ACTIVITY A → In the share-adjustment provision, what outcomes are named as resulting from an increase or decrease in the Company's issued and outstanding Shares?

12. CHANGES IN COMPANY'S SHARES AND CERTAIN CORPORATE TRANSACTIONS
(a) If at any time while the Plan is in effect there shall be an
increase or decrease in the number of issued and outstanding
Shares of the Company effected without receipt of
consideration therefor by the Company, through the declaration
of a stock dividend or through any recapitalization or merger
or otherwise in which the Company is the surviving
corporation, resulting in a stock split-up, combination or
exchange of Shares of the Company, then and in each such
event:
(i) an appropriate adjustment shall be made automatically
in the maximum number of Shares then subject to being
optioned or awarded as Restricted Stock under the
Plan, to the end that the same proportion of the
Company's issued and outstanding Shares shall
continue to be subject to being so optioned and
awarded;
(ii) an appropriate adjustment shall be made automatically
in the number of Shares and the option price per
Share thereof then subject to purchase pursuant to
each Option previously granted, to the end that the
same proportion of the Company's issued and
outstanding Shares in each such instance shall remain
subject to purchase at the same aggregate option
price; and
(iii) in the case of Incentive Options, any such
adjustments shall in all respects satisfy the
requirements of Section 424(a) of the Code and the
Treasury regulations and revenue rulings promulgated
thereunder.

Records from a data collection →

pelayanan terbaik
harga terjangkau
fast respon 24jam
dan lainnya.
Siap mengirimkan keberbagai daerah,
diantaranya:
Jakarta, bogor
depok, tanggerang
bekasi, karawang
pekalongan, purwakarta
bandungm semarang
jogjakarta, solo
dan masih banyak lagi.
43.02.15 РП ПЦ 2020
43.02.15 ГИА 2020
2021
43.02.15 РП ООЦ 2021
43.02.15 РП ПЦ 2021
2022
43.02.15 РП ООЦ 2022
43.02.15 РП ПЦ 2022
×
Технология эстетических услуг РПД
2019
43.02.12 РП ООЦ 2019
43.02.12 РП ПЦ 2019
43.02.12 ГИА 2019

* * *

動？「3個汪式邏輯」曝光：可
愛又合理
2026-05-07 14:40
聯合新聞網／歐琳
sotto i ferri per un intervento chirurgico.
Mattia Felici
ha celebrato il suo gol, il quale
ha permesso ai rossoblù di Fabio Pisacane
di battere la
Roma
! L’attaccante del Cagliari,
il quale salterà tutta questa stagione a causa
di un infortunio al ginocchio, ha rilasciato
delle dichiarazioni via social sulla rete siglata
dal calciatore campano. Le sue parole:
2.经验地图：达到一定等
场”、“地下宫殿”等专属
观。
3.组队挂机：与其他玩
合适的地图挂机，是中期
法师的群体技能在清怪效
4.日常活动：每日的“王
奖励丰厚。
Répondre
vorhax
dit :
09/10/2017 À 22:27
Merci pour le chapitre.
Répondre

ACTIVITY B → Can you rewrite the stretch of the listing from the line containing "pelayanan terbaik" through the line containing "43.02.15 РП ПЦ 2020", changing "harga terjangkau" to "harga bersaing" and keeping everything else the same?

YOUR RESPONSE A → A stock split-up, a combination of Shares of the Company, and an exchange of Shares of the Company.

YOUR RESPONSE B →
pelayanan terbaik
harga bersaing
fast respon 24jam
dan lainnya.
Siap mengirimkan keberbagai daerah,
diantaranya:
Jakarta, bogor
depok, tanggerang
bekasi, karawang
pekalongan, purwakarta
bandungm semarang
jogjakarta, solo
dan masih banyak lagi.
43.02.15 РП ПЦ 2020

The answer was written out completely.